Mr. Clinton announces this ante-Homeric calculation as a chronological certainty: “The Cimmerians first appeared in Asia Minor about a century before B. C. 776. An irruption is recorded in B. C. 782. Their last inroad was in B. C. 635. The settlement of Ambrôn (the Milesian, at Sinôpê) may be placed at about B. C. 782, twenty-six years before the era assigned to (the Milesian or Sinôpic settlement of) Trapezus.”

On what authority does Mr. Clinton assert that a Cimmerian irruption was recorded in B. C. 782? Simply on the following passage of Orosius, which he cites at B. C. 635: “Anno ante urbem conditam tricesimo,—Tunc etiam Amazonum gentis et Cimmeriorum in Asiam repentinus incursus plurimum diu lateque vastationem et stragem intulit.” If this authority of Orosius is to be trusted, we ought to say that the invasion of the Amazons was a recorded fact. To treat a fact mentioned in Orosius, an author of the fourth century after Christ, and referred to B. C. 782, as a recorded fact, confounds the most important boundary-lines in regard to the appreciation of historical evidence.

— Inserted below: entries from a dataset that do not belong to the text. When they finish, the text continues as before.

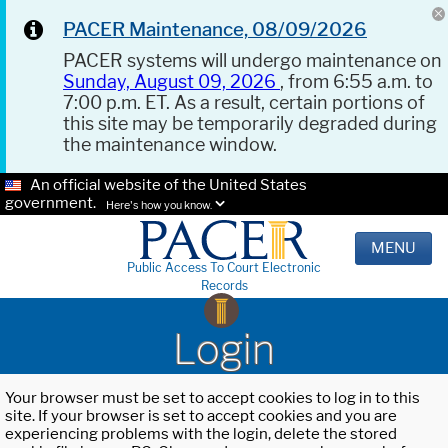
PACER Maintenance, 08/09/2026
PACER systems will undergo maintenance on
Sunday, August 09, 2026
, from 6:55 a.m. to
7:00 p.m. ET. As a result, certain portions of
this site may be temporarily degraded during
the maintenance window.
An official website of the United States
government.
Here's how you know.
MENU
Public Access To Court Electronic
Records
Login
Your browser must be set to accept cookies to log in to this
site. If your browser is set to accept cookies and you are
experiencing problems with the login, delete the stored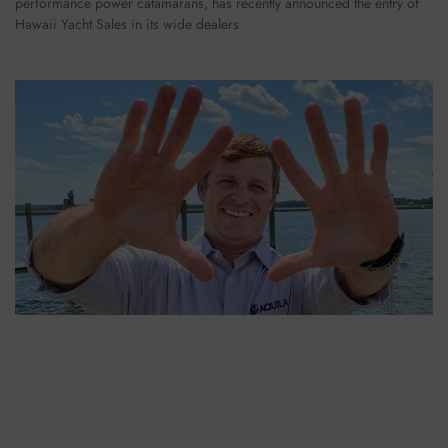
performance power catamarans, has recently announced the entry of
Hawaii Yacht Sales in its wide dealers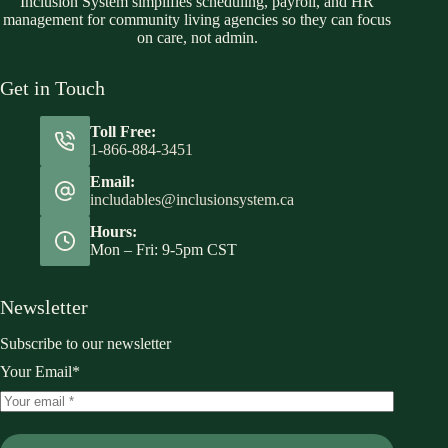
Inclusion System simplifies scheduling, payroll, and HR
management for community living agencies so they can focus
on care, not admin.
Get in Touch
Toll Free:
1-866-884-3451
Email:
includables@inclusionsystem.ca
Hours:
Mon – Fri: 9-5pm CST
Newsletter
Subscribe to our newsletter
Your Email*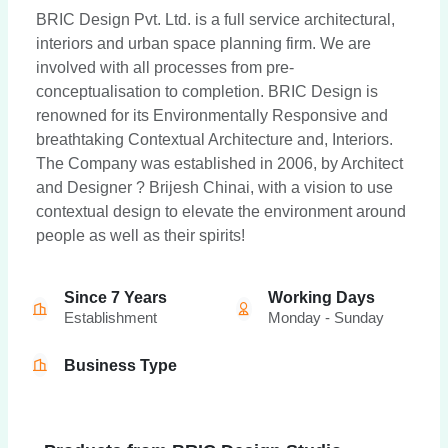
BRIC Design Pvt. Ltd. is a full service architectural,
interiors and urban space planning firm. We are
involved with all processes from pre-
conceptualisation to completion. BRIC Design is
renowned for its Environmentally Responsive and
breathtaking Contextual Architecture and, Interiors.
The Company was established in 2006, by Architect
and Designer ? Brijesh Chinai, with a vision to use
contextual design to elevate the environment around
people as well as their spirits!
Since 7 Years
Working Days
Establishment
Monday - Sunday
Business Type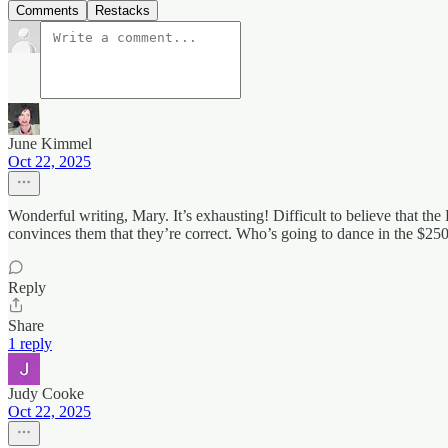
Comments
Restacks
June Kimmel
Oct 22, 2025
Wonderful writing, Mary. It’s exhausting! Difficult to believe that the 
convinces them that they’re correct. Who’s going to dance in the $
Reply
Share
1 reply
Judy Cooke
Oct 22, 2025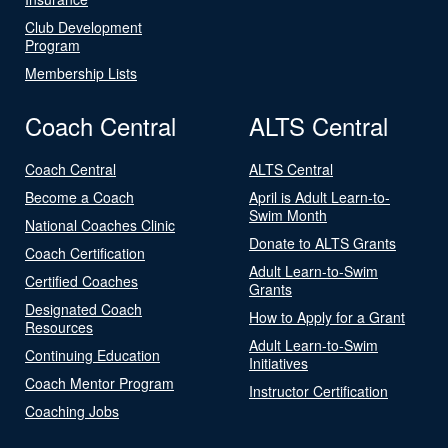
Club Development
Program
Membership Lists
Coach Central
ALTS Central
Coach Central
ALTS Central
Become a Coach
April is Adult Learn-to-
Swim Month
National Coaches Clinic
Donate to ALTS Grants
Coach Certification
Adult Learn-to-Swim
Certified Coaches
Grants
Designated Coach
How to Apply for a Grant
Resources
Adult Learn-to-Swim
Continuing Education
Initiatives
Coach Mentor Program
Instructor Certification
Coaching Jobs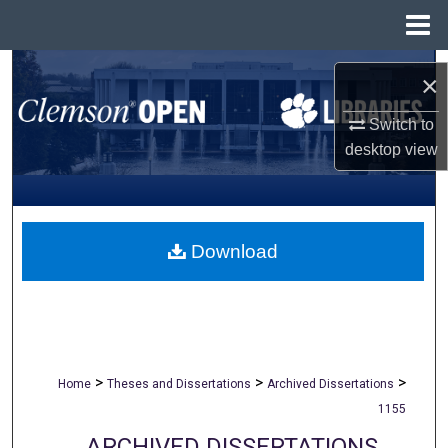
Menu
Home
Search
×
Browse All Collections
Switch to
desktop
view
My Account
About
Download
Digital Commons Network™
>
>
>
Home
Theses and Dissertations
Archived Dissertations
1155
ARCHIVED DISSERTATIONS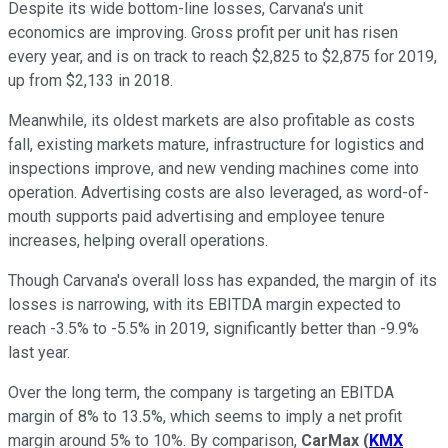
Despite its wide bottom-line losses, Carvana's unit
economics are improving. Gross profit per unit has risen
every year, and is on track to reach $2,825 to $2,875 for 2019,
up from $2,133 in 2018.
Meanwhile, its oldest markets are also profitable as costs
fall, existing markets mature, infrastructure for logistics and
inspections improve, and new vending machines come into
operation. Advertising costs are also leveraged, as word-of-
mouth supports paid advertising and employee tenure
increases, helping overall operations.
Though Carvana's overall loss has expanded, the margin of its
losses is narrowing, with its EBITDA margin expected to
reach -3.5% to -5.5% in 2019, significantly better than -9.9%
last year.
Over the long term, the company is targeting an EBITDA
margin of 8% to 13.5%, which seems to imply a net profit
margin around 5% to 10%. By comparison,
CarMax
(
KMX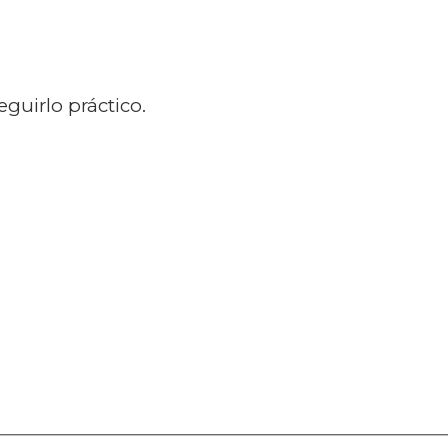
guirlo práctico.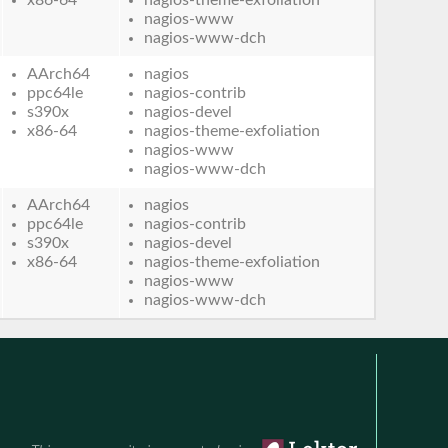
nagios-www
nagios-www-dch
AArch64
nagios
ppc64le
nagios-contrib
s390x
nagios-devel
x86-64
nagios-theme-exfoliation
nagios-www
nagios-www-dch
AArch64
nagios
ppc64le
nagios-contrib
s390x
nagios-devel
x86-64
nagios-theme-exfoliation
nagios-www
nagios-www-dch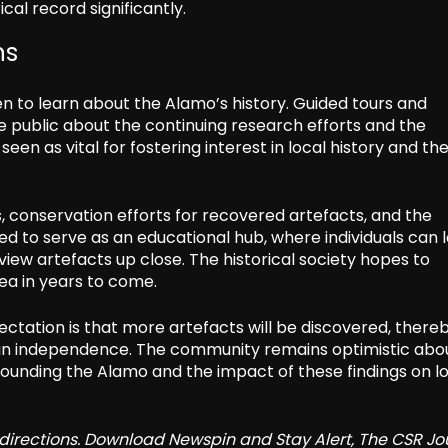
cal record significantly.
ns
en to learn about the Alamo’s history. Guided tours and
e public about the continuing research efforts and the
en as vital for fostering interest in local history and th
s, conservation efforts for recovered artefacts, and the
ded to serve as an educational hub, where individuals can 
view artefacts up close. The historical society hopes to
ea in years to come.
ctation is that more artefacts will be discovered, there
exan independence. The community remains optimistic abo
rrounding the Alamo and the impact of these findings on l
redirections. Download Newspin and Stay Alert, The CSR Jo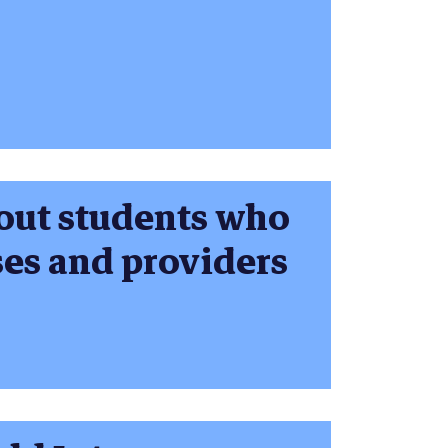
bout students who
ses and providers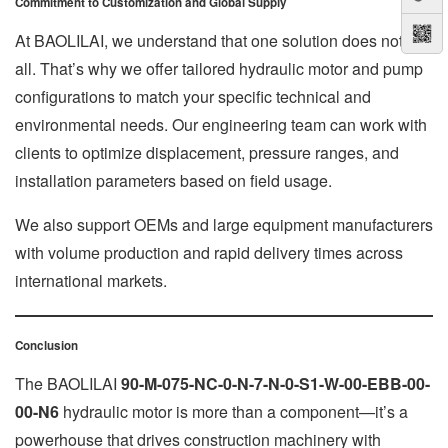
Commitment to Customization and Global Supply
At BAOLILAI, we understand that one solution does not fit
all. That’s why we offer tailored hydraulic motor and pump
configurations to match your specific technical and
environmental needs. Our engineering team can work with
clients to optimize displacement, pressure ranges, and
installation parameters based on field usage.
We also support OEMs and large equipment manufacturers
with volume production and rapid delivery times across
international markets.
Conclusion
The BAOLILAI
90-M-075-NC-0-N-7-N-0-S1-W-00-EBB-00-
00-N6
hydraulic motor is more than a component—it’s a
powerhouse that drives construction machinery with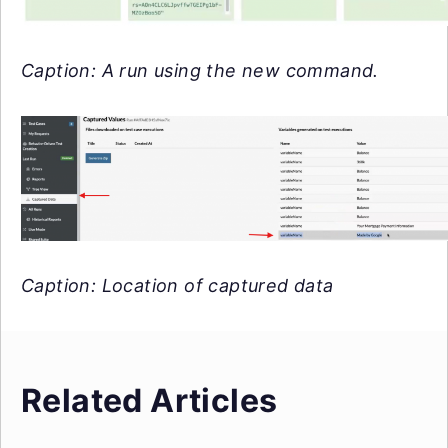
Caption: A run using the new command.
Caption: Location of captured data
Related Articles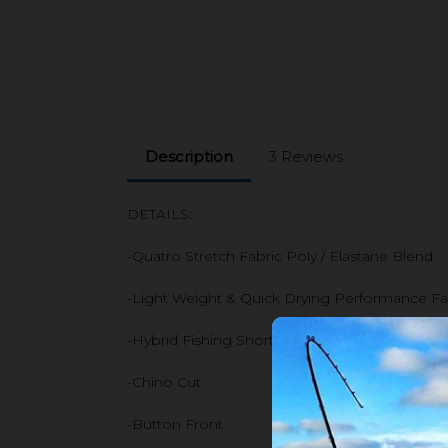
Description
3 Reviews
DETAILS:
-Quatro Stretch Fabric Poly / Elastane Blend
-Light Weight & Quick Drying Performance Fa
-Hybrid Fishing Short
-Chino Cut
-Button Front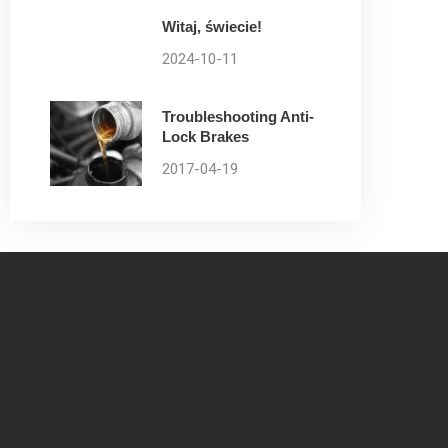
Witaj, świecie!
2024-10-11
Troubleshooting Anti-
Lock Brakes
2017-04-19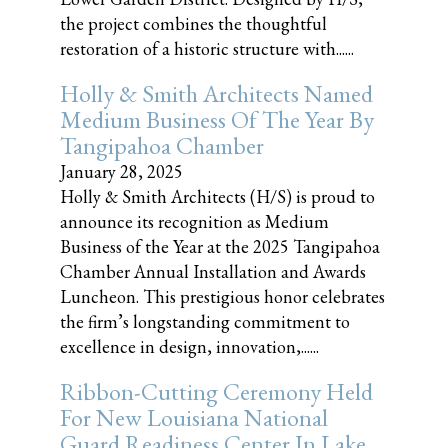
the project combines the thoughtful
restoration of a historic structure with......
Holly & Smith Architects Named
Medium Business Of The Year By
Tangipahoa Chamber
January 28, 2025
Holly & Smith Architects (H/S) is proud to
announce its recognition as Medium
Business of the Year at the 2025 Tangipahoa
Chamber Annual Installation and Awards
Luncheon. This prestigious honor celebrates
the firm’s longstanding commitment to
excellence in design, innovation,......
Ribbon-Cutting Ceremony Held
For New Louisiana National
Guard Readiness Center In Lake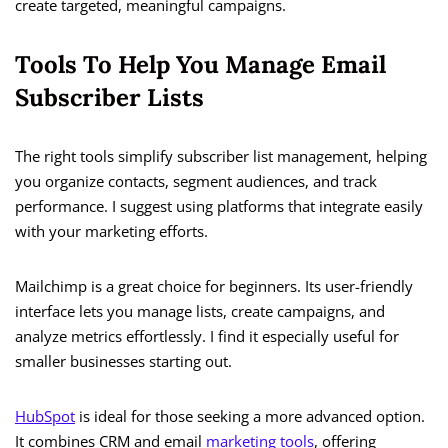
create targeted, meaningful campaigns.
Tools To Help You Manage Email
Subscriber Lists
The right tools simplify subscriber list management, helping
you organize contacts, segment audiences, and track
performance. I suggest using platforms that integrate easily
with your marketing efforts.
Mailchimp is a great choice for beginners. Its user-friendly
interface lets you manage lists, create campaigns, and
analyze metrics effortlessly. I find it especially useful for
smaller businesses starting out.
HubSpot
is ideal for those seeking a more advanced option.
It combines CRM and email
marketing tools
, offering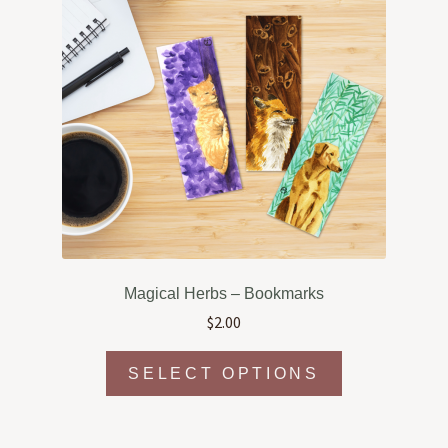
Magical Herbs – Bookmarks
$
2.00
This
SELECT OPTIONS
product
has
multiple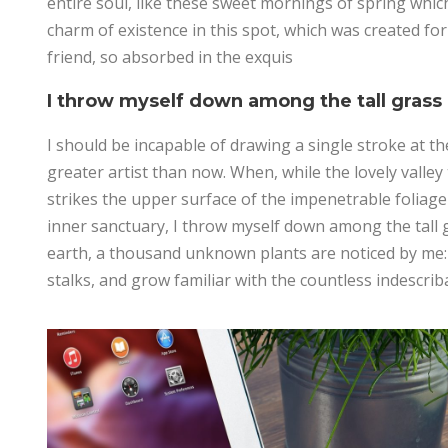
entire soul, like these sweet mornings of spring which
charm of existence in this spot, which was created for
friend, so absorbed in the exquis
I throw myself down among the tall grass
I should be incapable of drawing a single stroke at th
greater artist than now. When, while the lovely vall
strikes the upper surface of the impenetrable foliage 
inner sanctuary, I throw myself down among the tall gra
earth, a thousand unknown plants are noticed by me: 
stalks, and grow familiar with the countless indescrib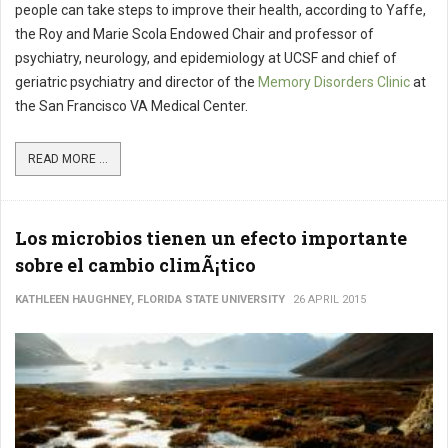
people can take steps to improve their health, according to Yaffe,
the Roy and Marie Scola Endowed Chair and professor of
psychiatry, neurology, and epidemiology at UCSF and chief of
geriatric psychiatry and director of the
Memory Disorders Clinic
at
the San Francisco VA Medical Center.
READ MORE ...
Los microbios tienen un efecto importante
sobre el cambio climÃ¡tico
KATHLEEN HAUGHNEY, FLORIDA STATE UNIVERSITY
26 APRIL 2015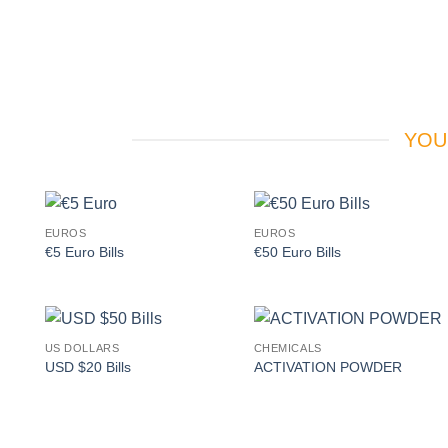
YOU
EUROS
EUROS
Add to
Add to
€5 Euro Bills
€50 Euro Bills
wishlist
wishlist
US DOLLARS
CHEMICALS
Add to
Add to
USD $20 Bills
ACTIVATION POWDER
wishlist
wishlist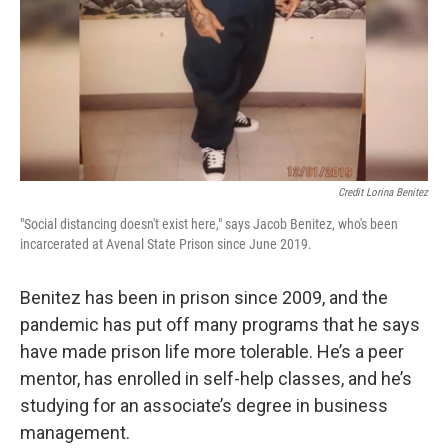
Credit Lorina Benitez
"Social distancing doesn't exist here," says Jacob Benitez, who's been
incarcerated at Avenal State Prison since June 2019.
Benitez has been in prison since 2009, and the
pandemic has put off many programs that he says
have made prison life more tolerable. He’s a peer
mentor, has enrolled in self-help classes, and he’s
studying for an associate’s degree in business
management.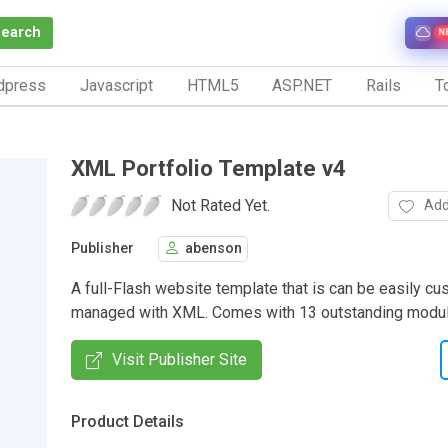
Search
N
dpress
Javascript
HTML5
ASP.NET
Rails
To
XML Portfolio Template v4
Not Rated Yet.
Add
Publisher
abenson
A full-Flash website template that is can be easily c
managed with XML. Comes with 13 outstanding modul
Visit Publisher Site
Product Details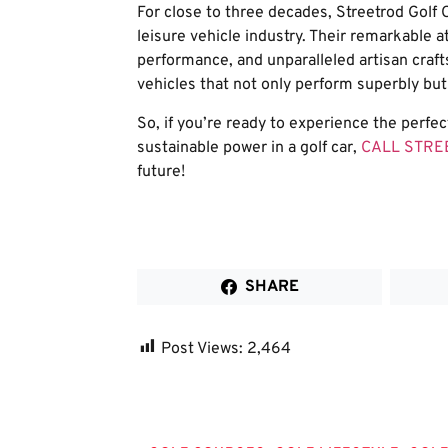
For close to three decades, Streetrod Golf C
leisure vehicle industry. Their remarkable at
performance, and unparalleled artisan craft
vehicles that not only perform superbly but a
So, if you’re ready to experience the perfe
sustainable power in a golf car,
CALL STR
future!
SHARE
Post Views:
2,464
Tags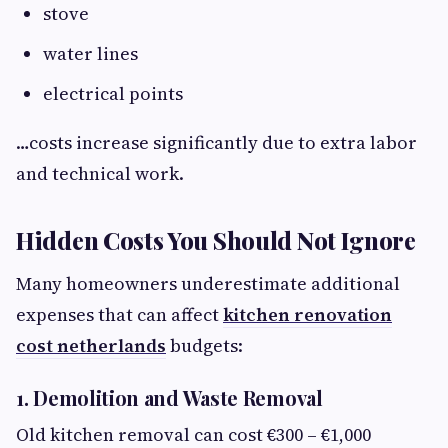
stove
water lines
electrical points
…costs increase significantly due to extra labor
and technical work.
Hidden Costs You Should Not Ignore
Many homeowners underestimate additional
expenses that can affect
kitchen renovation
cost netherlands
budgets:
1. Demolition and Waste Removal
Old kitchen removal can cost €300 – €1,000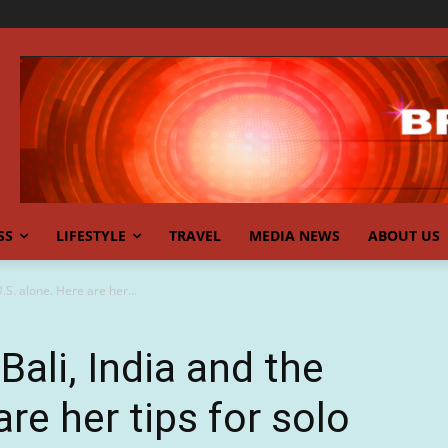
SS
LIFESTYLE
TRAVEL
MEDIA NEWS
ABOUT US
U.S. alone. Here are her...
Bali, India and the
are her tips for solo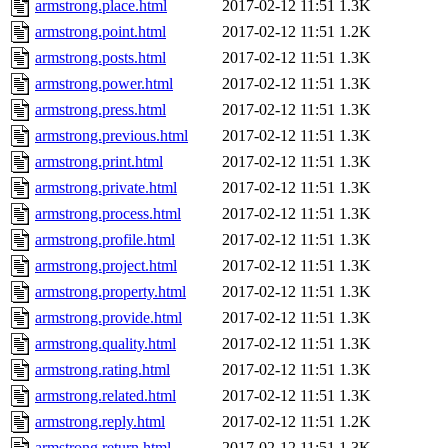
armstrong.place.html
2017-02-12 11:51
1.3K
armstrong.point.html
2017-02-12 11:51
1.2K
armstrong.posts.html
2017-02-12 11:51
1.3K
armstrong.power.html
2017-02-12 11:51
1.3K
armstrong.press.html
2017-02-12 11:51
1.3K
armstrong.previous.html
2017-02-12 11:51
1.3K
armstrong.print.html
2017-02-12 11:51
1.3K
armstrong.private.html
2017-02-12 11:51
1.3K
armstrong.process.html
2017-02-12 11:51
1.3K
armstrong.profile.html
2017-02-12 11:51
1.3K
armstrong.project.html
2017-02-12 11:51
1.3K
armstrong.property.html
2017-02-12 11:51
1.3K
armstrong.provide.html
2017-02-12 11:51
1.3K
armstrong.quality.html
2017-02-12 11:51
1.3K
armstrong.rating.html
2017-02-12 11:51
1.3K
armstrong.related.html
2017-02-12 11:51
1.3K
armstrong.reply.html
2017-02-12 11:51
1.2K
armstrong.return.html
2017-02-12 11:51
1.3K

In fixing the Cimmerian invasion of Asia at 782 B. C., Mr. Clinton has the statement of Orosius, whatever it may be worth, to rest upon; but in fixing the settlement of Ambrôn the Milesian (at Sinôpê) at 782 B. C., I know not that he had any authority at all. Eusebius does, indeed, place the foundation of Trapezus in 756 B. C., and Trapezus is said to have been a colony from Sinôpê; and Mr. Clinton, therefore, is anxious to find some date for the foundation of Sinôpê anterior to 756 B. C.; but there is nothing to warrant him in selecting 782 B. C., rather than any other year.

In my judgment, the establishment of any Milesian colony in the Euxine at so early a date as 756 B. C. is highly improbable: and when we find that the same Eusebius fixes the foundation of Sinôpê (the metropolis of Trapezus) as low down as 629 B. C., this is an argument with me for believing that the date which he assigns to Trapezus is by far too early. Mr. Clinton treats the date which Eusebius assigns to Trapezus as certain, and infers from it, that the date which the same author assigns to Sinôpê is one hundred and thirty years later than the reality: I reverse the inference, considering the date which he assigns to Sinôpê as the more trustworthy of the two, and deducing the conclusion, that the date which he gives for Trapezus is one hundred and thirty years at least earlier than the reality.

On all grounds, the authority of the chronologists is greater with regard to the later of the two periods than to the earlier, and there is, besides, the additional probability arising out of what is a suitable date for Milesian settlement. To which I will add, that Herodotus places the settlement of the Cimmerians near “that spot where Sinôpê is now settled,” in the reign of Ardys, soon after 635 B. C. Sinôpê was, therefore, not founded at the time when the Cimmerians went there, in the belief of Herodotus.

[480] Strabo i, p. 61; Kallimachus, Hymn. ad Dianam, 251-260—

... ἠλαίνων ἀλαπάζεμεν ἠπείλησε (Ἔφεσον)

Λύγδαμις ὑβριστὴς, ἐπὶ δὲ στρατὸν ἱππημόλγων

Ἤγαγε Κιμμερίων, ψαμάθῳ ἴσον, οἳ ῥα παρ᾽ αὐτὸν

Κεκλίμενοι ναίουσι βοὸς πόρον Ἰναχιώνης.